Wednesday, May 06, 2015

Meanderings


I have bought virtually no vinyl for a few weeks now. The charity shops and the car boots are dry and it seems everything that take my fancy on-line is out of my price range. I was casting around on the ‘net the other evening for a fresh fix of soul 45s when I came across an Oscar Weathers 45. I put it on my watch list. Then I thought – do I already have it? Checked the T-Z box and, yes, I do! Shame on me for letting it lie in the box unplayed, for a good few years now too in all probability. Now there’s an idea – why don’t I go rummaging around in my boxes and play some soul I already own? Radical!   

I can find hardly any info on Oscar Weathers. He has his page on Deep Soul Heaven, but even the good Sir cannot really offer any info on the man himself. I found a very old thread (1999, that’s really is old in Internet terms) on a Yahoo group where it was mentioned Oscar hailed from Macon, Georgia. How did his Southern sounding recordings come to appear on a Philly label, though? Well that was probably down to Alan Walden.
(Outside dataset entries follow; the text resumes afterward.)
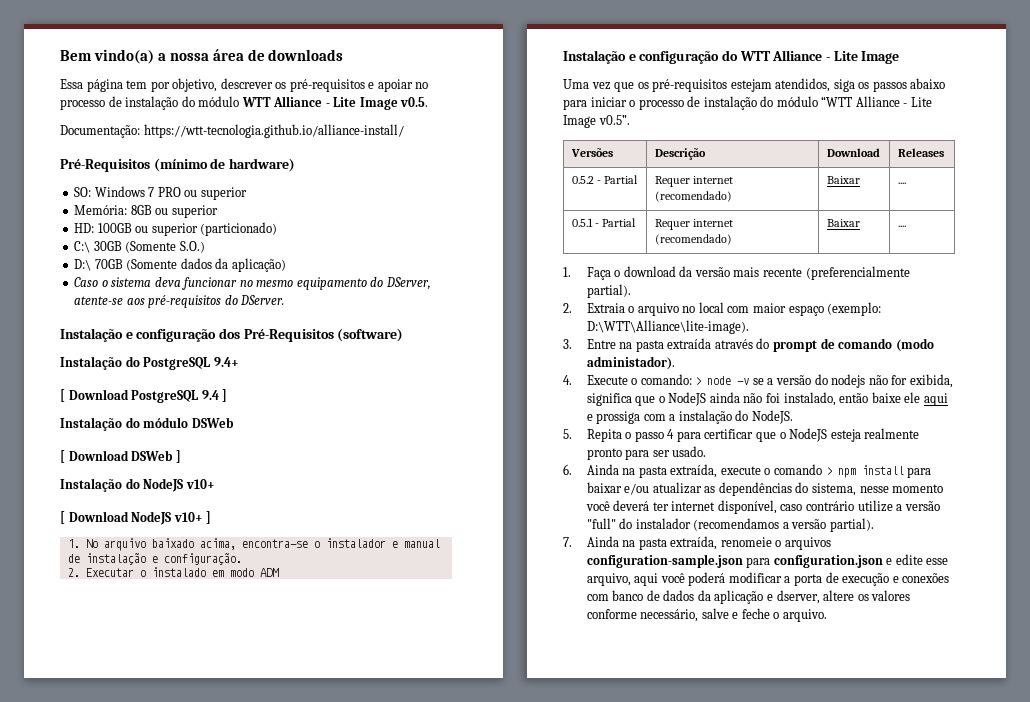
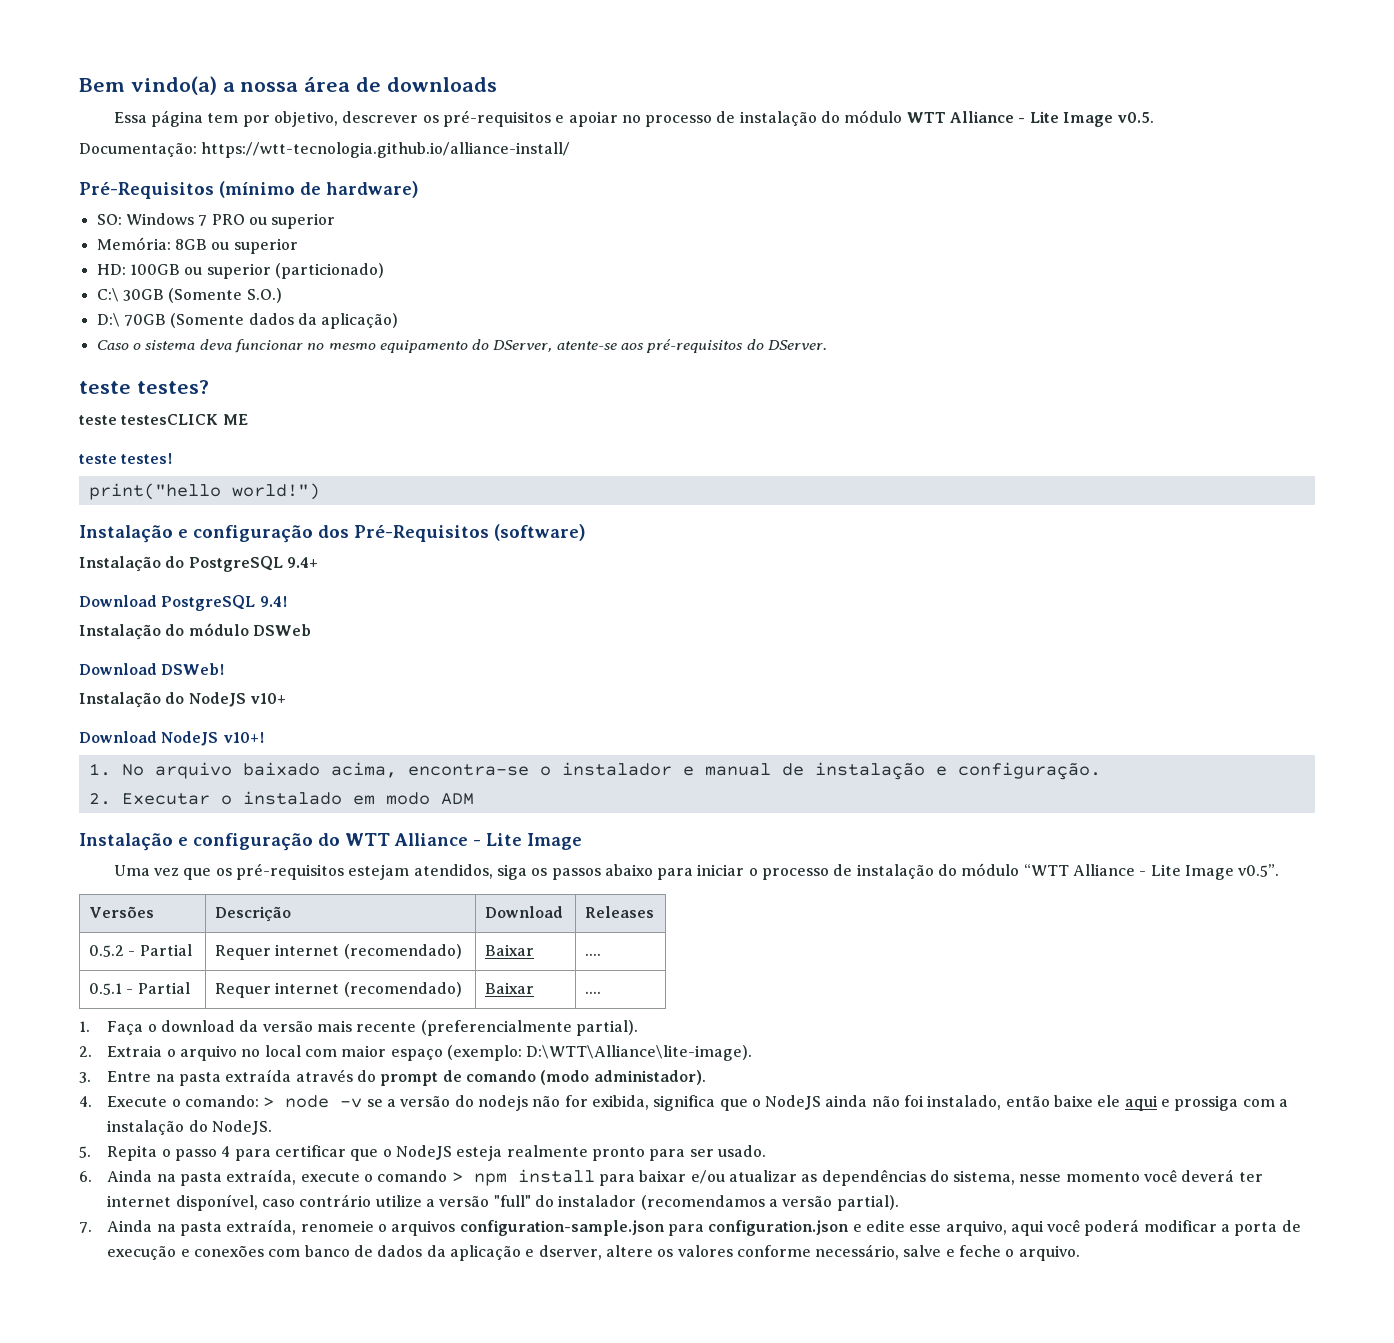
(285, 300) none -> [79,380,209,394] [79,414,248,425] [79,453,173,464] [88,483,320,500] // teste testes? // teste testesCLICK ME // teste testes! // print("hello world!")
[60,389,65,402] [ -> (318, 562) none
[201,389,228,402] 9.4 ] -> [259,596,287,607] 9.4!
[60,450,181,463] [ Download DSWeb ] -> [79,663,225,675] Download DSWeb!
[60,511,65,524] [ -> (286, 698) none
[173,511,212,524] v10+ ] -> [222,732,264,743] v10+!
In checking Oscar’s discography I was a bit surprised to see that this 45 was released in 1970, it sounds earlier than that to me. It may even have been early 1971 in fact, it got its first mention in the Jan 23 1971 edition of Billboard. By April 3 1971 You Wants to Play could be found, static, in the middle reaches of the Soul Singles chart. By then it was in its 6th week on the chart. Digging deeper into the Billboard magazines from around that time – meandering around these old magazines in all their preserved glory at Google books is a thing I get constant pleasure from – I found that Oscar Weathers, along with Bill Coday and Phillip Mitchell to name two others, were all part of the roster of artists on a then fledgling Macon based artist management, publishing, and recording company – Hustlers Inc. This had been set up in late 1970 by Alan Walden, and Eddie Floyd also had involvement. By that time Alan Walden had already had plenty of experience in music publishing having been part of Redwal Music along with his older brother Phil, and Otis Redding. When A Man Loves A Woman was just one of the songs they had publishing rights on.  Hustlers Inc. therefore obviously had plenty of connections in the music industry and would have been well placed to promote their artists to labels nationally so that is probably how Oscar Weathers got a deal on a Philly label.

It’s odd that You Wants to Play was the side that got the chart credit at the time of its release. Nowadays this 45 is always listed in discographies with The Spoiler as the A, which seems to be correct if you look at the matrix numbers on the label. (Incidentally, I have just noticed they follow the Phil LA Of Soul label’s convention for numbering, which I have always loved – I’m sad, I know - i.e. in this case TB-OWE-5 and -6 so TB for Top & Bottom, O for Oscar, WE for Weathers  and 5 and 6 for the fifth and sixth tracks by the artist on the label). I could imagine The Spoiler being more instantly radio friendly too and therefore having more hit potential but it is You Wants To Play that seemed to get the sales and the plaudits.

Deservedly so too, it’s a gorgeous track. Written by Oscar it runs to four minutes, quite long for a 45 of that era.  Oscar is tired of his woman playing games with his heart and attentions. The games were no doubt stormy, the flood came, and now Oscar has had enough and this song is a glorious meander through the alluvial deposits that are his thoughts. (Just there too, is that guitar describing an oxbow lake?) . The guitar and horns provide some delightful touches and the (way)backing singers are hauntingly beautiful. In fact I would be happy if this song could meander on forever.      
    

1 comment:

george said...

WHAT a song that is Darcy. It does sound like it was recorded earlier than 1970/1, though. Absolutely terrific, and it may well find it's way onto a laptop somewhere near here!